In Canto 28 we meet Falsifiers of Things (alchemists), and in Canto 29 Falsifiers of Persons (impersonators), of Money (counterfeiters), and of Words (liars – including Potiphar’s wife, and Sinon, who convinced the Greeks to accept the Trojan Horse). Dante’s description of them begins with some classic tales of madness, to which he – unfavorably – compares the insanity he sees below him. One man he is speaking to is savaged by another shade who runs off dragging his body off. Two others who are lying next to one another, eternally immobile, become irritated with one another and begin beating each other with their lone working arms while berating each other for their sins.

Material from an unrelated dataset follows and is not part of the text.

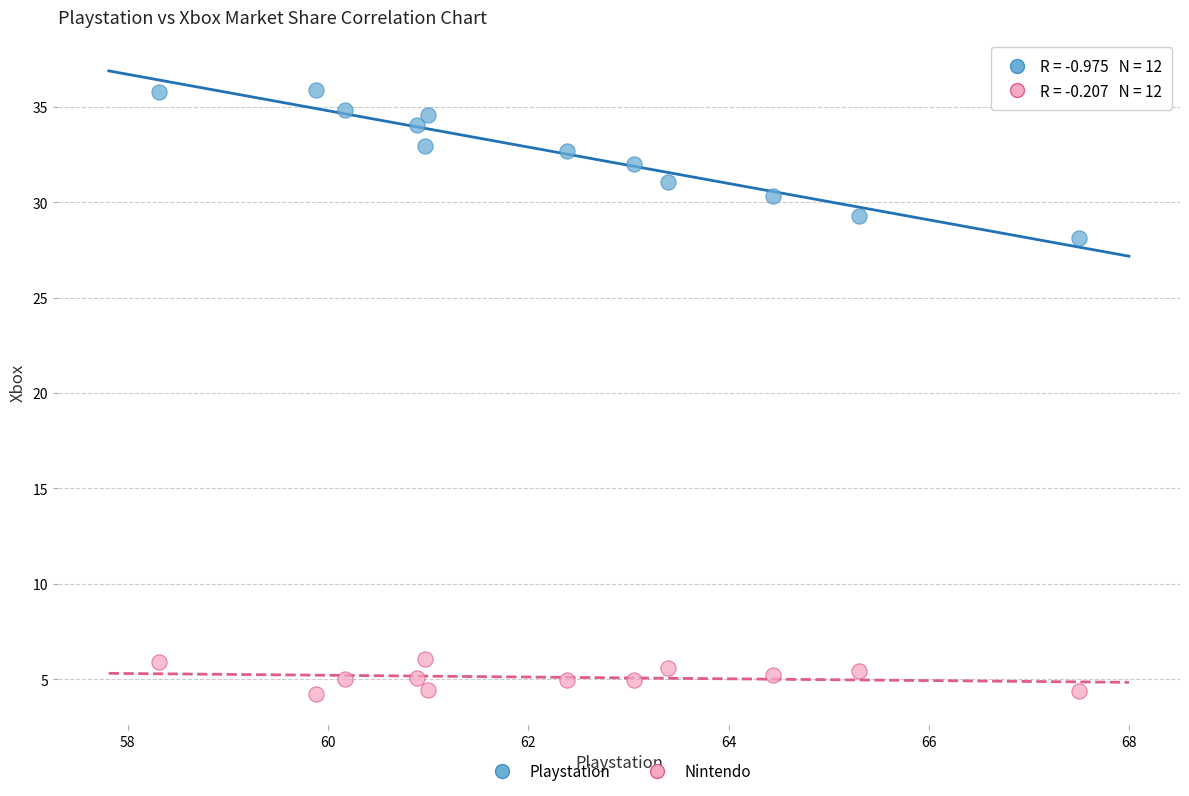

Across all series, what Y value is closest to 20?

28.1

This blame theme has been seen here and there throughout the journey. It is interesting how the various shades have been straightforward in their descriptions of, and admissions of, guilt. Dante seems to have them unable to do otherwise, but to keep a more typically human touch to the scenes, the sinners often point out each other’s sins as well. While we do not see repentant sinners in Hell, they are certainly aware of each other’s faults. This principle is illustrated vividly here, but also in the claim of one “husk of sin” that if he were able to move even an inch per century he would travel the entire circle (said to be eleven miles, and thus about 70,000,000 years) just to watch one of his enemies suffer along with him.

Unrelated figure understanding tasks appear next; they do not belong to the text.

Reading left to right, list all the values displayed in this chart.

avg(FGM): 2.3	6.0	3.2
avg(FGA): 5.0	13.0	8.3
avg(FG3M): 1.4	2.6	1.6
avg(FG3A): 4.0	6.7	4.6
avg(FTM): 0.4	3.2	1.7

Dante is astonished by the sight of these two fighting, and has to be shamed out of his staring by Virgil who says, “the wish to hear such things is debasing.” Dante, though, is so ashamed of his interest that Virgil immediately consoles him – assuring him that “less shame would wash away a greater fault than yours.” With these and other comforting words, Virgil moves them on to the last of Hell’s circles.